I suppose I am different than most people…no, I know I am different than most people, but I suppose I am different than most show dog owners. I have no kennel runs, no exercise paddocks, no dog room…well, I do have a dog room. It is any room I am in at the time. Wherever I am, my Cairn (DeeDee), IG (Pepe) and Scottie (Bernie) will be too. This normally works out fine.
My day begins with the dogs waking me between 6:30 and 7:00 to be let out. (Hopefully that will change to 7:30 to 8:00 on Sunday when we switch over to Daylight Savings time.) After a short romp in the backyard, they will all demand to be let back in for breakfast. After breakfast, we all return the backyard for a cup of tea & some serious squirrel threatening (I can’t really call it hunting. They almost never catch anything).

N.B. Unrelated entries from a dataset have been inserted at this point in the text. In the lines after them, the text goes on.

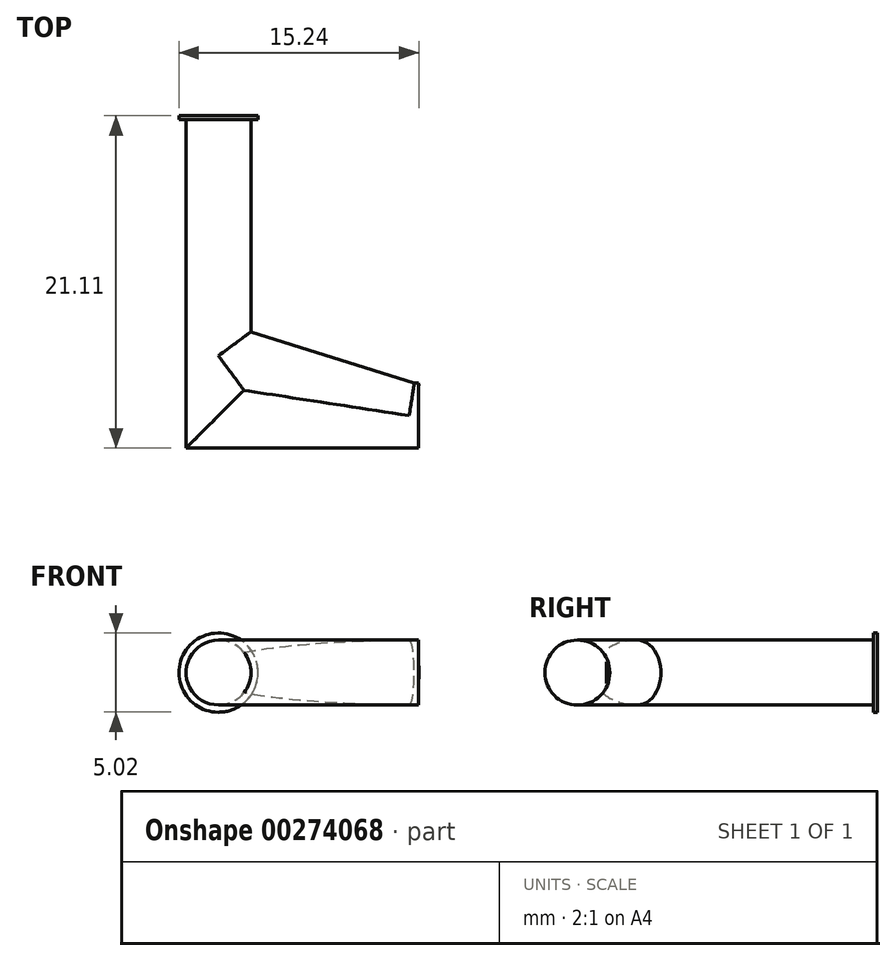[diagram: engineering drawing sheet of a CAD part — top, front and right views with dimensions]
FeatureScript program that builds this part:
annotation { "Feature Type Name" : "Feature", "Feature Type Description" : "" }
export const myFeature = defineFeature(function(context is Context, id is Id, definition is map)
    precondition{}
    {
        {
            var Q0;
            Q0=qCreatedBy(makeId("Front.planeOp"),FACE);
            var sketch = newSketch(context, id + "F0", { "sketchPlane" : qUnion([Q0])});
            skCircle(sketch, "E0", {"center": v(0, 0) * mm, "radius": 2.06 * mm});
            skSolve(sketch);
        }
        {
            var Q0;
            Q0=makeQuery(id+"F0.imprint","IMPRINT",FACE,{"disambiguationData":[TD([[makeQuery(id+"F0.imprint","IMPRINT",EDGE,{"derivedFrom":sQuery(id+"F0.wireOp",EDGE,"E0")}),1.0]])]});
            extrude(context, id + "F1", {"entities" : qUnion([Q0]), "depth" : 12.7 * mm});
        }
        {
            var Q0;
            Q0=qCreatedBy(makeId("Top.planeOp"),FACE);
            var sketch = newSketch(context, id + "F2", { "sketchPlane" : qUnion([Q0])});
            skLineSegment(sketch, "E1", {"start": v(0, 0) * mm, "end": v(0, -19.05) * mm});
            skLineSegment(sketch, "E2", {"start": v(0, -19.05) * mm, "end": v(12.7, -19.05) * mm});
            skLineSegment(sketch, "E3", {"start": v(0, 0) * mm, "end": v(0, -15.24) * mm});
            skLineSegment(sketch, "E4", {"start": v(0, -15.24) * mm, "end": v(12.12, -19.05) * mm});
            skSolve(sketch);
        }
        {
            var Q0;
            Q0=makeQuery(id+"F1.opExtrude","CAP_FACE",FACE,{"disambiguationData":[OSD([sQuery(id+"F0.wireOp",EDGE,"E0")])],"isStart":true});
            var Q1;
            Q1=sQuery(id+"F2.wireOp",EDGE,"E1");
            var Q2;
            Q2=sQuery(id+"F2.wireOp",EDGE,"E2");
            sweep(context, id + "F3", {"operationType" : NewBodyOperationType.ADD, "profiles" : qUnion([Q0]), "path" : qUnion([Q1, Q2])});
        }
        {
            var Q0;
            Q0=makeQuery(id+"F1.opExtrude","CAP_FACE",FACE,{"disambiguationData":[OSD([sQuery(id+"F0.wireOp",EDGE,"E0")])],"isStart":true});
            var Q1;
            Q1=sQuery(id+"F2.wireOp",EDGE,"E3");
            var Q2;
            Q2=sQuery(id+"F2.wireOp",EDGE,"E4");
            sweep(context, id + "F4", {"operationType" : NewBodyOperationType.ADD, "profiles" : qUnion([Q0]), "path" : qUnion([Q1, Q2])});
        }
        {
            var Q0;
            Q0=qCreatedBy(makeId("Front.planeOp"),FACE);
            var sketch = newSketch(context, id + "F5", { "sketchPlane" : qUnion([Q0])});
            skCircle(sketch, "E5", {"center": v(0, 0) * mm, "radius": 2.51 * mm});
            skSolve(sketch);
        }
        {
            var Q0;
            Q0=makeQuery(id+"F5.imprint","IMPRINT",FACE,{"disambiguationData":[TD([[makeQuery(id+"F5.imprint","IMPRINT",EDGE,{"derivedFrom":sQuery(id+"F5.wireOp",EDGE,"E5")}),1.0]])]});
            extrude(context, id + "F6", {"entities" : qUnion([Q0]), "operationType" : NewBodyOperationType.ADD, "depth" : 0.25 * mm});
        }
    });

Hopefully by 8:00, I can sit down at the computer and begin answering e-mails and reviewing unpublished show reports, while the Terriers post up at the window to object to anyone who dares walk down the street. Even though it’s a deadend street and the dogs have lived here all their lives, they still object to sharing it with the neighbors, much less the occasional stranger. Their vigilance soon turns to boredom and a mid-morning nap. The rest of the day is filled with me exercising and entertaining the dogs and me trying to get in some computer time in between while the dogs are napping.
But that’s the normal routine, the relative tranquility of which is totally destroyed when DeeDee comes into season. It was bad enough when the very laid-back Bernie was the only male in the house, but now that the totally hyper Pepe is with us, her “time” becomes a surreal episode of the “Dog Whisperer.” To make a bad situation worse, DeeDee is one of those alpha bitches that insists on coming into season three times a year. (She also lifts her leg just to be one of the guys.) As soon as DeeDee and the boys let me know that chaos is near, DeeDee becomes a resident of the downstairs bath, which affords us the security of placing two closed doors between the boys and her.

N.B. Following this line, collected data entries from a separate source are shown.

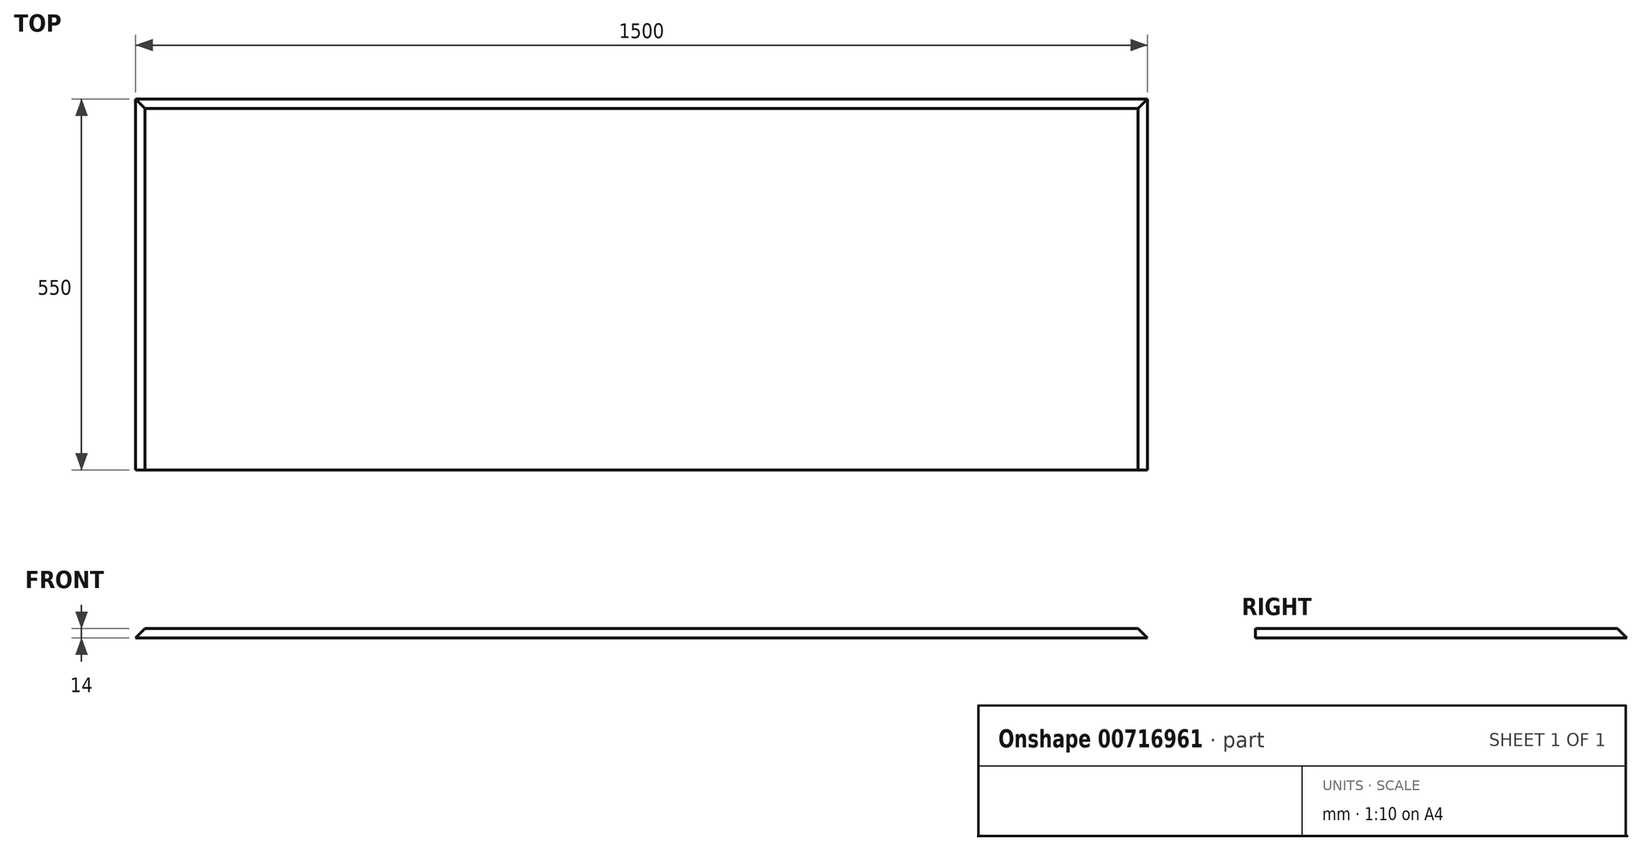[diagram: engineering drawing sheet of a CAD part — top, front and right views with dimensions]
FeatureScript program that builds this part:
annotation { "Feature Type Name" : "Feature", "Feature Type Description" : "" }
export const myFeature = defineFeature(function(context is Context, id is Id, definition is map)
    precondition{}
    {
        {
            var Q0;
            Q0=qCreatedBy(makeId("Top.planeOp"),FACE);
            var sketch = newSketch(context, id + "F0", { "sketchPlane" : qUnion([Q0])});
            skLineSegment(sketch, "E0.bottom", {"start": v(750, 275) * mm, "end": v(-750, 275) * mm});
            skLineSegment(sketch, "E0.top", {"start": v(750, -275) * mm, "end": v(-750, -275) * mm});
            skLineSegment(sketch, "E0.left", {"start": v(750, 275) * mm, "end": v(750, -275) * mm});
            skLineSegment(sketch, "E0.right", {"start": v(-750, 275) * mm, "end": v(-750, -275) * mm});
            skPoint(sketch, "E0.middle", {"position": v(0, 0) * mm});
            skSolve(sketch);
        }
        {
            var Q0;
            Q0=makeQuery(id+"F0.imprint","IMPRINT",FACE,{"disambiguationData":[TD([[makeQuery(id+"F0.imprint","IMPRINT",EDGE,{"derivedFrom":sQuery(id+"F0.wireOp",EDGE,"E0.bottom")}),1.0]])]});
            extrude(context, id + "F1", {"entities" : qUnion([Q0]), "depth" : 14 * mm, "offsetDistance" : 25 * mm});
        }
        {
            var Q0;
            Q0=makeQuery(id+"F1.opExtrude","CAP_EDGE",EDGE,{"disambiguationData":[OSD([sQuery(id+"F0.wireOp",EDGE,"E0.right")])],"isStart":false});
            var Q1;
            Q1=makeQuery(id+"F1.opExtrude","CAP_EDGE",EDGE,{"disambiguationData":[OSD([sQuery(id+"F0.wireOp",EDGE,"E0.bottom")])],"isStart":false});
            var Q2;
            Q2=makeQuery(id+"F1.opExtrude","CAP_EDGE",EDGE,{"disambiguationData":[OSD([sQuery(id+"F0.wireOp",EDGE,"E0.left")])],"isStart":false});
            chamfer(context, id + "F2", {"entities" : qUnion([Q0, Q1, Q2]), "width" : 14 * mm, "tangentPropagation" : true});
        }
    });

Now, feeding and exercise time become more logistically complex than a Navy Seals raid on an Al Qaeda safe house. Before exercising and feeding the wanton DeeDee, the boys must be corralled and placed in the heavy-duty steel crates, the ones with double latches and chew-proof walls. While the Pepe screams in protest and Bernie sulks, I accompany DeeDee outside for 15 minutes of leaving her calling card at every available part of the backyard. I dare not just open the door and let her go about her business; this girl needs more chaperones than a Sicilian 15-year-old. She is then returned to her cloister, and the frat boys are released. They immediately hit the backyard on a sexually charged Easter egg hunt. Now & then tensions will boil over, usually when Pepe suggests an alternative lifestyle. This inevitably results in Pepe hiding under my chair rethinking what seemed like a good idea.
Happily, DeeDee will be out on parole in a couple of days and life will return to normal, well, normal for this show dog owner. (I did tell you that the Cat Fanciers Association allows you to show spays & neuters in separate competition, right?) And that’s today’s Back Story.